Last week, the Financial Action Task Force (FATF) released a draft, updating the guidance from June 2019 for the cryptocurrency market and virtual asset service providers (VASPs). After committing to updating the Guidance in July 2020 and reporting to the G20 on stablecoins, the agency has revised the document and now covers six main areas. It involves clarifying the definitions of Virtual Assets and Virtual Assets and Virtual Asset Service Providers (VASPs) to make it expansive so that no relevant financial asset is left out on the licensing and registration of VASPs, and Principles of Information-Sharing and Co-operation Amongst VASP Supervisors. Also, guidance on how the FATF Standards apply to stablecoins, additional guidance on the risks and potential risk mitigates for peer-to-peer transactions, and the implementation of the ‘travel rule.’ According to Peter Van Valkenburgh, Director of Research cryptocurrency think tank CoinCenter, this is not good for the crypto market. The previous guidance adopted by FinCEN was more about the "independent control" standard, but the update “would reverse much of what is good about existing AML policy toward crypto,” he wrote.

Up for Consultation

The updated guidance has some big issues in terms of customer counterparty identification that was seen in the recent FinCEN midnight rulemaking and restricting p2p and private transactions. Also, it calls for surveillance obligations for non-custodial entities, which can cover participants in smart contracts, multi-sig minority keyholders, and even potentially including DEX software developers or contract participants, and Lightning Network node operators requiring them to register and conduct AML surveillance. However, given that FATF is not a democratic body, nothing that it issues is immediately binding. To maintain a level playing field for VASPs and minimize the opportunity for regulatory arbitrage between sectors and countries, FATF is proposing the updates on which they are seeking public views.

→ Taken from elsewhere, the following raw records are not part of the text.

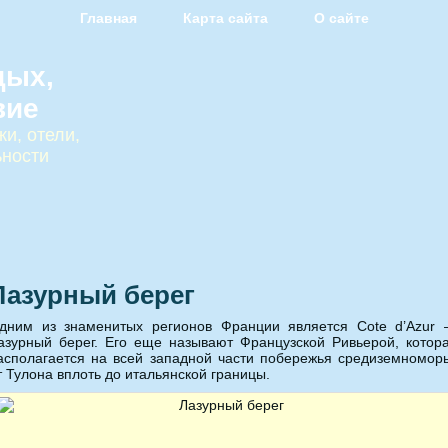
Главная
Карта сайта
О сайте
дых,
вие
и, отели,
ьности
Лазурный берег
дним из знаменитых регионов Франции является Cote d’Azur
азурный берег. Его еще называют Французской Ривьерой, котор
асполагается на всей западной части побережья средиземномор
т Тулона вплоть до итальянской границы.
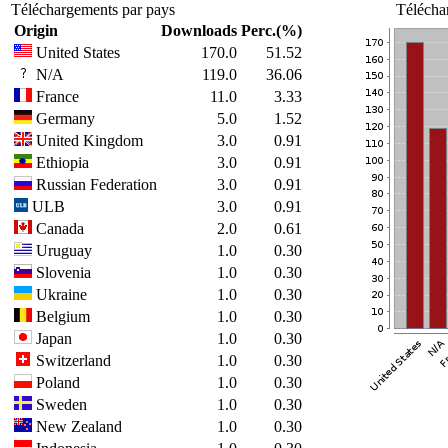
Téléchargements par pays
Télécha
Origin
Downloads
Perc.(%)
United States
170.0
51.52
N/A
119.0
36.06
France
11.0
3.33
Germany
5.0
1.52
United Kingdom
3.0
0.91
Ethiopia
3.0
0.91
Russian Federation
3.0
0.91
ULB
3.0
0.91
Canada
2.0
0.61
Uruguay
1.0
0.30
Slovenia
1.0
0.30
Ukraine
1.0
0.30
Belgium
1.0
0.30
Japan
1.0
0.30
Switzerland
1.0
0.30
Poland
1.0
0.30
Sweden
1.0
0.30
New Zealand
1.0
0.30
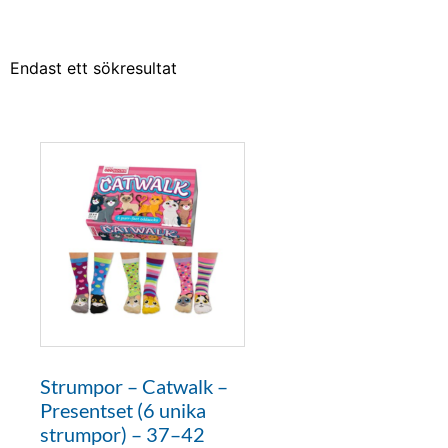
Endast ett sökresultat
Strumpor – Catwalk –
Presentset (6 unika
strumpor) – 37–42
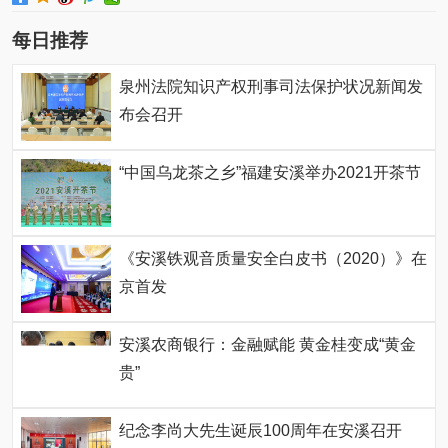
每日推荐
泉州法院知识产权刑事司法保护状况新闻发
布会召开
“中国乌龙茶之乡”福建安溪举办2021开茶节
《安溪铁观音质量安全白皮书（2020）》在
京首发
安溪农商银行：金融赋能 黄金桂变成“黄金
贵”
纪念李尚大先生诞辰100周年在安溪召开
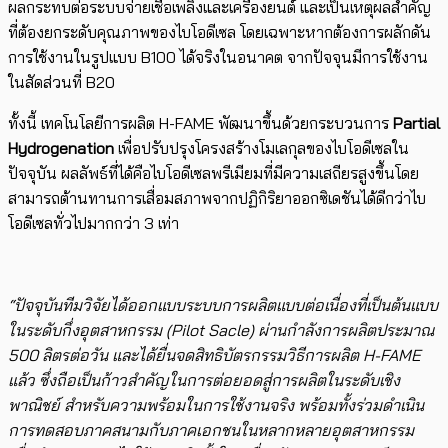
ผลกระทบต่อระบบจ่ายเชื้อเพลิงและเครื่องยนต์ และเป็นเหตุผลสำคัญ
ที่ต้องยกระดับคุณภาพของไบโอดีเซล โดยเฉพาะหากต้องการผลักดัน
การใช้งานในรูปแบบ B100 ได้จริงในอนาคต จากปัจจุนมีการใช้งาน
ในสัดส่วนที่ B20
ทั้งนี้ เทคโนโลยีการผลิต H-FAME ​พัฒนาขึ้นด้วยกระบวนการ
Partial
Hydrogenation
เพื่อปรับปรุงโครงสร้างโมเลกุลของไบโอดีเซลใน
ปัจจุบัน ผลลัพธ์ที่ได้คือไบโอดีเซลพรีเมียมที่มีความเสถียรสูงขึ้นโดย
สามารถต้านทานการเสื่อมสภาพจากปฏิกิริยาออกซิเดชันได้ดีกว่าไบ
โอดีเซลทั่วไปมากกว่า 3 เท่า
“ปัจจุบัน​ทีมวิจัยได้ออกแบบระบบการผลิตแบบต่อเนื่องที่เป็นต้นแบบ
ในระดับกึ่งอุตสาหกรรม (Pilot Sacle) ผ่านกำลังการผลิตประมาณ
500 ลิตรต่อวัน และได้ยื่นจดสิทธิบัตรกรรมวิธีการผลิต H-FAME
แล้ว ซึ่งถือเป็นก้าวสำคัญในการต่อยอดสู่การผลิตในระดับเชิง
พาณิชย์ สำหรับความพร้อมในการใช้งานจริง ​พร้อมทั้งร่วมดำเนิน
การทดสอบภาคสนาม​กับภาคเอกชนในหลากหลายอุตสาหกรรม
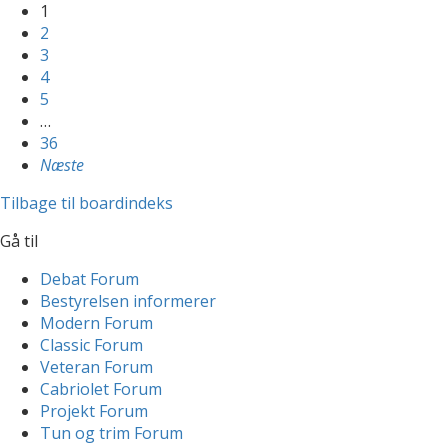
1
2
3
4
5
…
36
Næste
Tilbage til boardindeks
Gå til
Debat Forum
Bestyrelsen informerer
Modern Forum
Classic Forum
Veteran Forum
Cabriolet Forum
Projekt Forum
Tun og trim Forum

“The FATF is consulting private sector stakeholders before finalizing the revisions to the Guidance… We primarily seek views from representatives from the VA community, including academics and policy bodies, VASPs, technology developers and providers (particularly concerning the travel rule), other regulated entities (such as banks), but also welcome views from authorities.”
The report of this review will be considered in June 2021. Separately, the FATF is also considering the implementation of the revised FATF Standards on VAs and VASPs.